# Peacock Fern and Umbrella Plant?



## AccaliaJay (Feb 5, 2015)

So I asked my parents to stop by petsmart while they were nearby there for some more ghost shrimp. I plan on giving some to my brothers girlfriend for her tank after it arrives. We go near petsmart like once every 3 or 4 months so its not often I can get living fish since its to cold to ship here now. Anyways my dad brought home 6 ghost shrimp. Their small like my others were when I got them last time we were near there. But... They also bought me 5 fake plants and two live plants. Peacock Fern and Umbrella plant. Anyone know how to care for these? I've never heard of them. I read they aren't really truly aquatic plants. If that's true. I don't know what to do with them.


----------



## Aqua Aurora (Oct 4, 2013)

Photo of umbrella plant? Peacock fern is NOT an aquatic plant, remove it now. It does best In high humidity set ups with leaves above water and roots in well draining soil or spagnuk moss. Umbrella plant... If it is what I think it is is a house plant that can get big with time, also non aquatic. The other possible plant it might be can be kept riparium style (roots in water leaves above water)-photo would help id it.
If you plant to set up a vivarium you can keep the peco k fern going, other wise return it/ call the store to complain and demand a refund.


----------



## AccaliaJay (Feb 5, 2015)

I haven't even put them in. I have pots could I add gravel and grown them in there? I don't think my parents would return them even if I asked. As I said it's rare they go up there. If you need close ups just say so


----------



## Fin Fancier (Aug 11, 2012)

I used to work at petsmart and was able to talk a lot of people out of peacock ferns. They can not live under water. If you look at the bottom of the tube you can see it actually says for tropical terrariums.
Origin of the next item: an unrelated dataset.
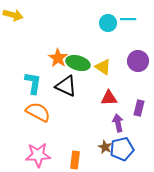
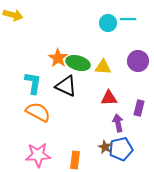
yellow triangle: rotated 30 degrees counterclockwise
blue pentagon: moved 1 px left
If the plant is aquatic it will say so on the tube. The Umbrella plants writing is fuzzy, but it should say if its aquatic or not. It's right next to the 'snail free' note at the bottom.


----------



## Aqua Aurora (Oct 4, 2013)

I can't tell _what _the 'umbrella plant' is.. doesn't look like the google search yields for umbrella plant... digging around some more on google another forum (cannot link as per site rules) someone asked for an ID on the same plant in a tube from petsmart and a member responded that it is a Spathiphyllum wallisii- aka peace lily- another non aquatic plant (but does well with roots in water and leaves above water).
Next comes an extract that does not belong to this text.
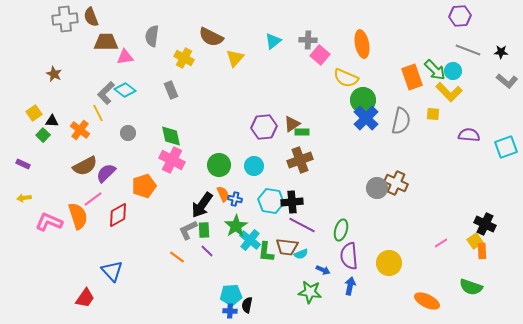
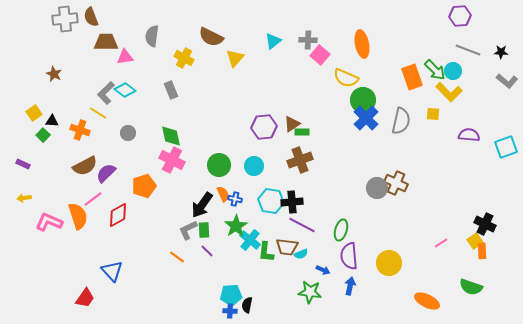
yellow line at (98, 113): rotated 30 degrees counterclockwise
orange cross at (80, 130): rotated 18 degrees counterclockwise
BTW fin fancier... just because the tube says "aquatic" does not make it a true aquatic plant. The peacock fern in the photo is a perfect example-its non aquatic and does best in vivariums, it just stagnates and dies in aquariums. Because the peacock fern does not melt quickly underwater as some other terrestrial plants will (like wandering jew), top fin gets away will selling it as aquatic, most people assume it just dies because they don't know how to care for it.. but either way by the time its noticeably dead its past the point you could return it (if plants were accepted for returns-typically they aren't).


----------



## Fin Fancier (Aug 11, 2012)

While petsmart does sell the peacock ferns alongside its other tube plants, it is not sold as aquatic and is labelled as a plant for tropical terrariums. I'm not saying they never mess up, but generally they have the type correct such as if a plant is aquatic. I've never had much problem with their plants, but I do tend to stick to ones I know for sure. A close up of the tube would show if it's labelled for terrariums or aquariums. I'm hoping they would label a peace lilly as not aquatic. I was just trying to point out where on the tube the label would be. A lot of people pick up the tubes assuming they are all meant for aquariums.


----------



## AccaliaJay (Feb 5, 2015)

I did a thurough read over the plants. I made it clear to my parents next time they buy me live plants to look at what it says. My parents both said the tubes were near the fish tanks dunno why. But they do say terrarium semi aquatic. Unfortunately I'm going to have to keep them and see if they grow in pots. If not well my parents wasted 6-7 dollars on the live ones.


----------



## BettaBeau (May 14, 2014)

If you still have the receipt and the tubes aren't opened, you can return them.


----------



## maidance (Dec 2, 2015)

I didn't see any at petsmart, but Petco had something labeled an umbrella plant packaged the same way as all the other plants and with fish on the label and no mention of tropical terrariums. Luckily I remembered this thread and didn't buy it, but they really don't explain anything on those packages do they??


----------



## AccaliaJay (Feb 5, 2015)

I would have to say not really. And its kind of stupid if they keep them near the fish tanks.


----------